There is a cycle that comes with tragedies like the school shooting in Uvalde — first shock, then disbelief, grief, anger and questions.
There are questions about how such a horrific tragedy could occur and why. Some of the questions will be answered in the days and weeks ahead, as the investigation into the tragedy concludes. Other questions might never be answered, like why this happened.
After the questions come lessons so that schools and law enforcement can be better prepared the next time there is an active shooter.
Grant Whitus has dedicated his life to teaching others those lessons.
Whitus is a former SWAT team leader for the Jefferson County Sheriff’s Office. He was the first law enforcement officer in the door of Columbine High School, the one who found the shooters dead in the library after they took their own lives.
“I'll never forget the feeling of going through that window,” Whitus said.
Officers waited 47 minutes before entering the high school. In that time, 12 students and a teacher were killed, and another 23 people were injured.
“Columbine obviously set the precedence of that 23 years ago,” Whitus said. “If we go back to Columbine, the response was wait for SWAT, SWAT goes in and takes care of it.”
The biggest lesson Whitus and many others learned from the Columbine tragedy is that every second matters in an active shooter situation. Once shooting starts, he says an average of one person is killed every 15 seconds until the gunman is stopped.
Protocols have changed significantly in the 23 years since that shooting. The Immediate Action Rapid Deployment policy was developed to train law enforcement to immediately enter the building in the event of an active shooter. The goal is to immediately engage with the shooter and stop them.
“The lessons learned there is why we've taught for 23 years. Don't make the same mistake we made,” Whitus said.
There has been success to the strategy. Whitus points to the Stem Highlands Ranch school shooting that took the life of Kendrick Castillo as an example.
Officers that first arrived on the scene immediately entered the building and were able to detain the shooters, with the help of students who rushed the gunman.
In the two decades since the Columbine tragedy, Whitus has trained thousands of police officers in big and small departments. He says agencies in big cities and small towns all now have active shooter protocols, and he has taught many how to enter a building quickly with only one or two officers and immediately begin engaging the shooter while backup arrives.

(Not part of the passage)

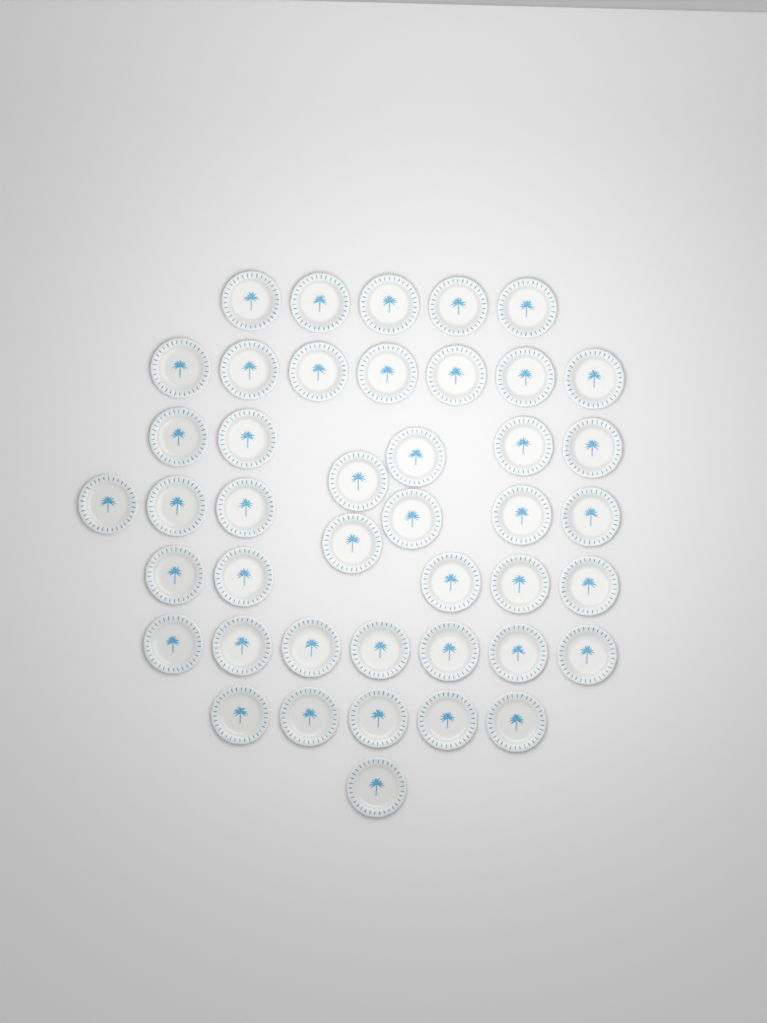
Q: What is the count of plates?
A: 43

That is not what happened in the case of the Uvalde school tragedy. The shooter in that case spent more than 90 minutes in the school before law enforcement confronted him and eventually killed him.

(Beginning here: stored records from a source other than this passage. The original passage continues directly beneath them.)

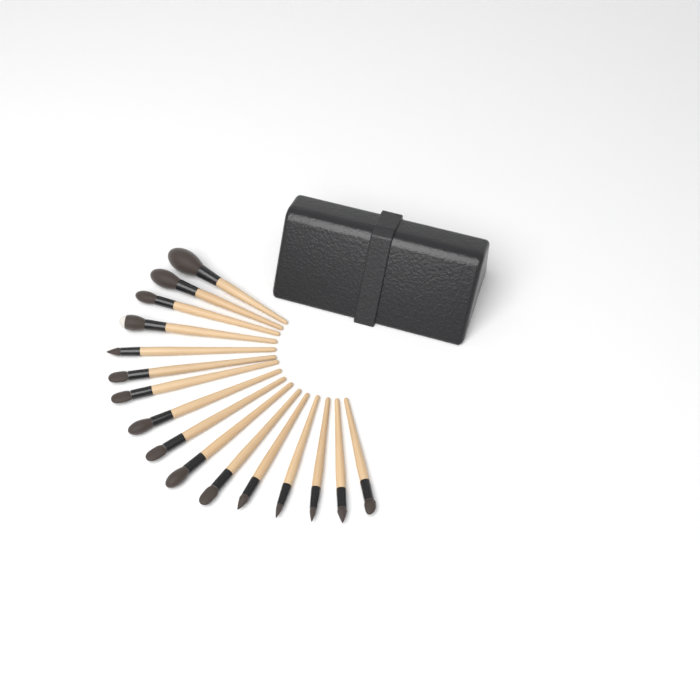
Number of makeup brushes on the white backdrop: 16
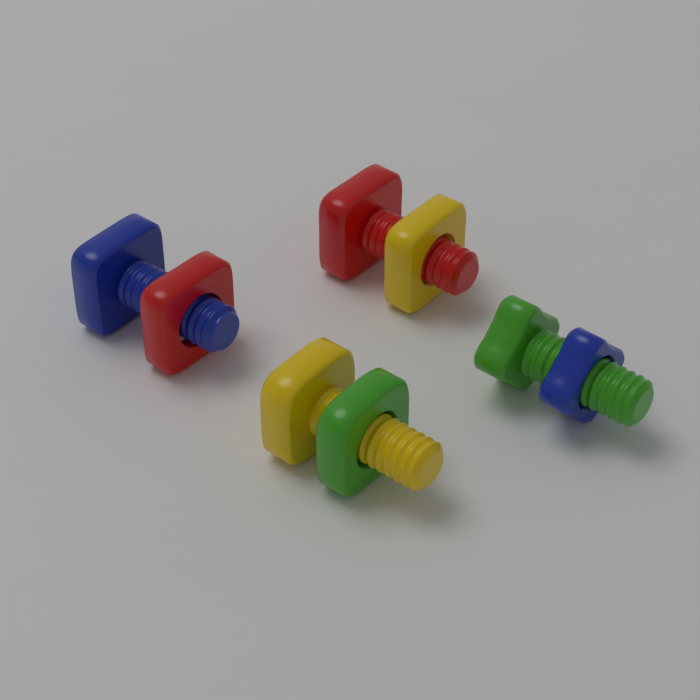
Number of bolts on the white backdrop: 4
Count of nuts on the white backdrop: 4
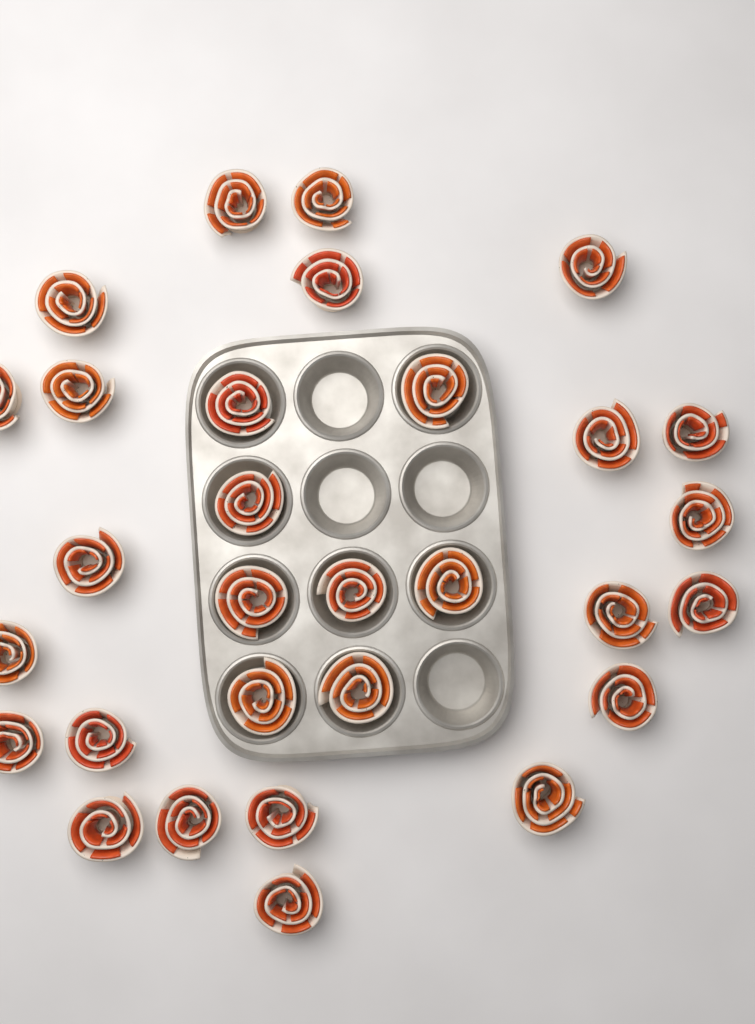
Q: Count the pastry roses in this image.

On Friday, the director of the Texas Department of Public Safety, Steve McCraw, laid out a timeline of events, saying the shooter entered the school at 11:33 a.m. through a back door that was left propped open by a teacher.
Two minutes later, three officers entered the school, followed by four more. They engaged the shooter, and two of them were injured. The 18-year-old gunman then went into two adjoining classrooms, locked the door from the inside and started shooting students.

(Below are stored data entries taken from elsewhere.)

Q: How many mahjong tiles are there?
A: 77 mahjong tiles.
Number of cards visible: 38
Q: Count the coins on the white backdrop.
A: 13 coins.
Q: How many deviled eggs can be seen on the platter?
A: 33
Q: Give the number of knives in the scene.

The officers waited in the hallway until backup arrived.
“An on-scene commander at the time believed that it had transitioned from an active shooter to a barricaded subject,” McCraw told reporters Friday. “The incident commander inside believed they needed more equipment and more officers to do a tactical breach at that point.”
By 12:03 p.m. there were 19 police officers in the hallway. At 12:15 p.m., members of a tactical team arrived and started moving down the hallway six minutes later. At 12:50 p.m., they used a key to unlock the door, exchanged fire with the gunman and killed him.
McCraw told reporters the on-scene commander believed it was a barricaded subject and that there were no more children at risk, which is why they didn’t enter the room right away. However, McCraw also told reporters that students in the two classrooms called 911 multiple times, saying they were in the classrooms and that there were kids who were still alive.
One girl called 911 and begged for the police to come help, saying she could hear them on the other side of the wall.
“With hindsight, from where I’m sitting now, of course it was not the right decision. It was the wrong decision, period. There is no excuse for that,” McCraw said.
McCraw went on to tell reporters that Texas embraces the active shooter doctrine and that they have been trained to immediately engage with suspects, but that the belief at the time was that no one was alive in the classrooms.
Whitus is waiting for the full investigation to be completed before making any definitive judgements on whether something should have been done differently, but he also has a lot of questions.
“Let me preface that by saying often these officers get there, want to go in and are told by administrators to wait. So we can't always blame this on the officers,” he said.
However, seeing and hearing the initial response and the information coming out about the tragedy, Whitus says the delay is disheartening.
He also wanted to make clear that the protocols for an active shooter are different from a hostage situation, and those are different from a barricaded subject. For barricaded subjects, the assumption is that the person is in a room with no one to harm, aiming or shooting outward or only threatening themselves.
“It allows law enforcement all the time in the world right there. We're only dealing with one guy inside there,” Whitus said.
Because there were still children alive in the classroom, the Uvalde shooting was not a barricaded subject.
“The more I watch this, the harder it gets. And I feel so bad for those parents that are pleading with these law enforcement officers to get in there and stop it,” Whitus said.
There are so many questions after a tragedy like Uvalde, and so many lessons each time there is an active shooter. For Whitus, the lesson is that there’s always a need for more training.